Black bears in Yosemite have a penchant for breaking into cars while in search of food. Prior to 1999, when we found a car containing food and couldn’t locate the owners, there wasn’t much we could do except come back a few hours later and take a bear incident report after a bear visited the car.

So, in 1999 (I think that’s when it was), the park constructed a bearproof vehicle impound lot. Now, when we find a car containing food after dark and we can’t locate the owner, we can tow the car and put it in the bearproof impound lot. The car is safe, the bear is safe from getting human food and breakin-related injuries, and the owner, while initially annoyed, has probably been saved from hundreds of dollars in repairs (minus the tow bill + citation).

Over the winter, we found that a car inside the impound lot had been broken into by a bear… after the car was impounded. We found bear hair on the barbed wire atop the chain-link fence (12 feet high, I think it is). There was also a small section of the impound lot that was bounded by two wooden fences, which the bear had broken through. (The bear seems to have entered one way and exited the other.) So, the wooden fence problem was easy to fix: add chain-link fencing along the wooden fence.

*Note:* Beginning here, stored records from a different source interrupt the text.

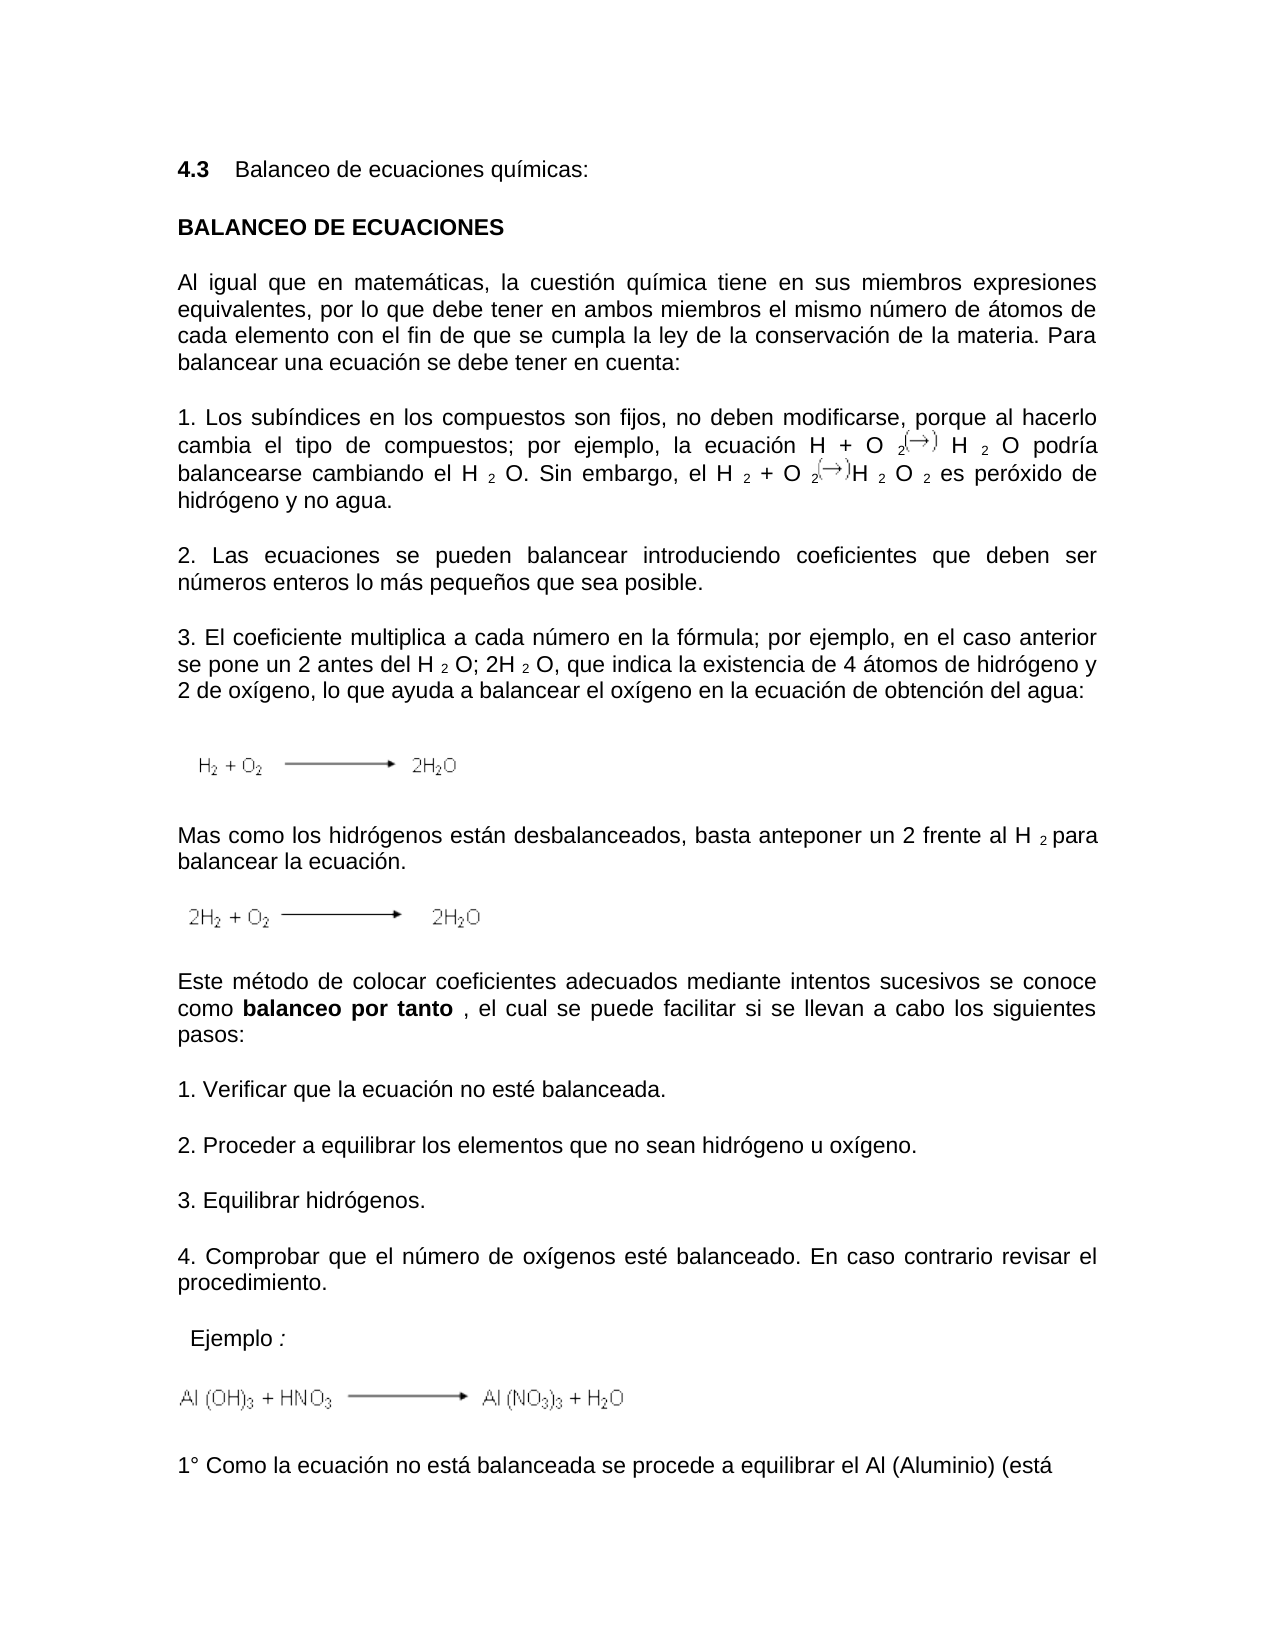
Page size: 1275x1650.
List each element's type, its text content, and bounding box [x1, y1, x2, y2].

text Mas como los hidrógenos están desbalanceados, basta anteponer un 2 frente al H 2 para balancear la ecuación. [177, 822, 1098, 875]
text 4.3 Balanceo de ecuaciones químicas: [177, 148, 1098, 183]
picture [177, 903, 497, 939]
picture [177, 732, 476, 793]
text 1. Verificar que la ecuación no esté balanceada. [177, 1076, 1098, 1103]
text 2. Las ecuaciones se pueden balancear introduciendo coeficientes que deben ser números enteros lo más pequeños que sea posible. [177, 542, 1098, 595]
text 3. El coeficiente multiplica a cada número en la fórmula; por ejemplo, en el caso anterior se pone un 2 antes del H 2 O; 2H 2 O, que indica la existencia de 4 átomos de hidrógeno y 2 de oxígeno, lo que ayuda a balancear el oxígeno en la ecuación de obtención del agua: [177, 624, 1098, 703]
text 4. Comprobar que el número de oxígenos esté balanceado. En caso contrario revisar el procedimiento. [177, 1243, 1098, 1296]
text 1. Los subíndices en los compuestos son fijos, no deben modificarse, porque al hacerlo cambia el tipo de compuestos; por ejemplo, la ecuación H + O 2 H 2 O podría balancearse cambiando el H 2 O. Sin embargo, el H 2 + O 2H 2 O 2 es peróxido de hidrógeno y no agua. [177, 404, 1098, 513]
picture [818, 458, 852, 482]
text 2. Proceder a equilibrar los elementos que no sean hidrógeno u oxígeno. [177, 1132, 1098, 1158]
picture [905, 430, 939, 454]
picture [177, 1380, 645, 1424]
text 3. Equilibrar hidrógenos. [177, 1187, 1098, 1214]
text Ejemplo : [177, 1325, 1098, 1351]
text BALANCEO DE ECUACIONES [177, 214, 1098, 240]
text 1° Como la ecuación no está balanceada se procede a equilibrar el Al (Aluminio) (está [177, 1452, 1098, 1479]
text Al igual que en matemáticas, la cuestión química tiene en sus miembros expresiones equivalentes, por lo que debe tener en ambos miembros el mismo número de átomos de cada elemento con el fin de que se cumpla la ley de la conservación de la materia. Para balancear una ecuación se debe tener en cuenta: [177, 269, 1098, 375]
text Este método de colocar coeficientes adecuados mediante intentos sucesivos se conoce como balanceo por tanto , el cual se puede facilitar si se llevan a cabo los siguientes pasos: [177, 968, 1098, 1047]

The other day, a ranger noticed a bear atop the chain-link fence. Once, we could say it was a fluke, but twice? So, our task for this week will be to try to re-bearproof the impound lot. My thought is to add wood planks or something along the outside of the fence, so that the bear (theoretically) can’t climb the fence. We’ll see…

Really, the word “bearproof” shouldn’t exist, because bears seem to figure out how to get into practically everything, even after it’s been “bearproof” for a decade!